The xsl:character-map
declaration defines a named character map for use
during serialization. The name
attribute gives the name of the character map, which can be
referenced from the use-character-maps
attribute of xsl:output
. The
xsl:character-map
element contains a set of xsl:output-character
elements each
of which defines the output representation of a given Unicode character. The character is specified using
the character
attribute, the string which is to replace this character on serialization is
specified using the string
attribute. Both attributes are mandatory.

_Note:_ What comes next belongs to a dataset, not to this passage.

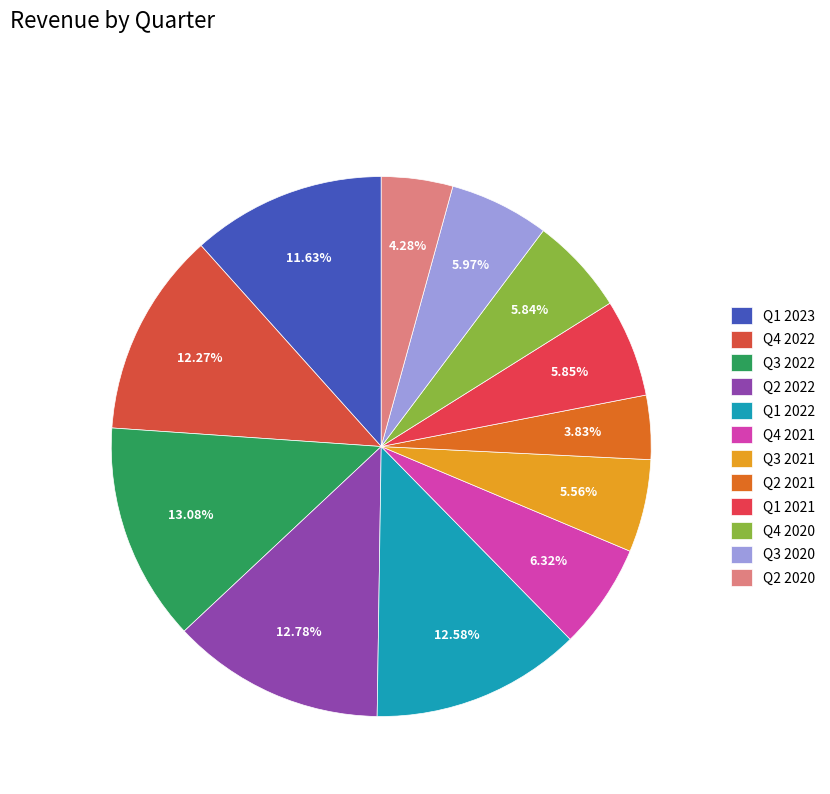

Which category has the smallest portion of the pie?

Q2 2021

The replacement string is output as is, even if it contains special (markup) characters. So, for
example, you can define <xsl:output-character character=" " string=" "/> to ensure that
NBSP characters are output using the entity reference
.
Character maps allow you to produce output that is not well-formed XML, and they thus provide a replacement
facility for disable-output-escaping
. A useful technique is to use characters in the Unicode
private use area (xE000 to xF8FF) as characters which, if present in the result tree, will be mapped to
special strings on output. For example, if you want to generate a proprietary XML-like format that uses
tags such as <!IF>, <!THEN>, and <!ELSE>, then you could map these to the three characters
xE000, xE001, xE002 (which you could in turn define as entities so they can be written symbolically in your
stylesheet or source document).
Character maps are preferred to disable-output-escaping
because they do not rely on an
intimate interface between the transformation engine and the serializer, and they do not distort the data model. The
special characters can happily be stored in a DOM, passed across the SAX interface, or manipulated in any
other way, before finally being rendered by the serializer.

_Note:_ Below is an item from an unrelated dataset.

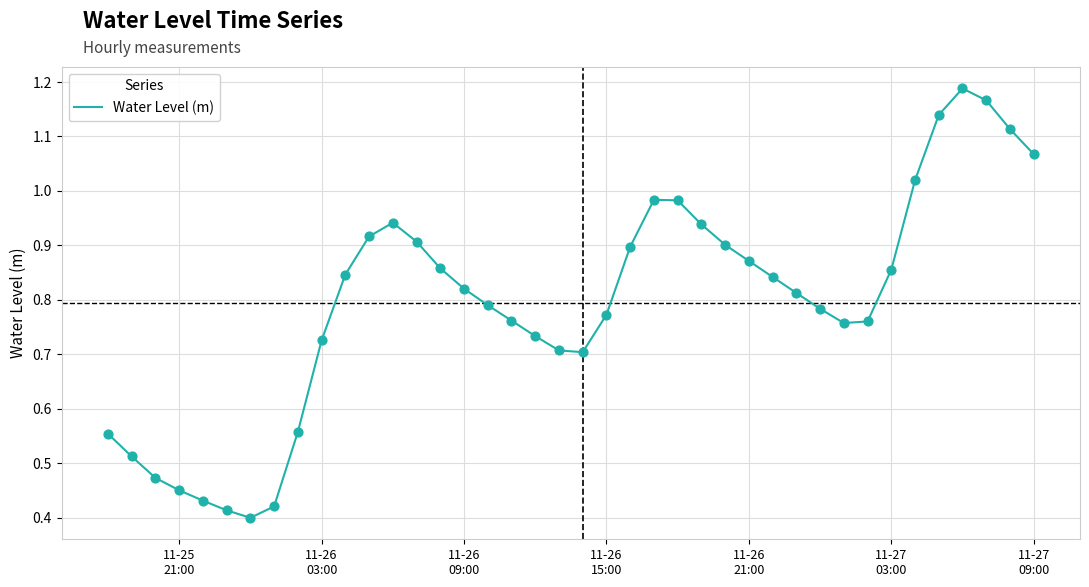

Does the chart have visible grid lines?

Yes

Character maps may be assembled from other character maps using the use-character-maps
attribute. This contains a space-separated list of the names of other character maps that are to be
included in this character map.
Using character maps may be expensive at run-time. I have not measured the effect. Saxon currently makes no special attempts to optimize their use: if character maps are used, then every character that is output will be looked up in a hash table to see if there is a replacement string.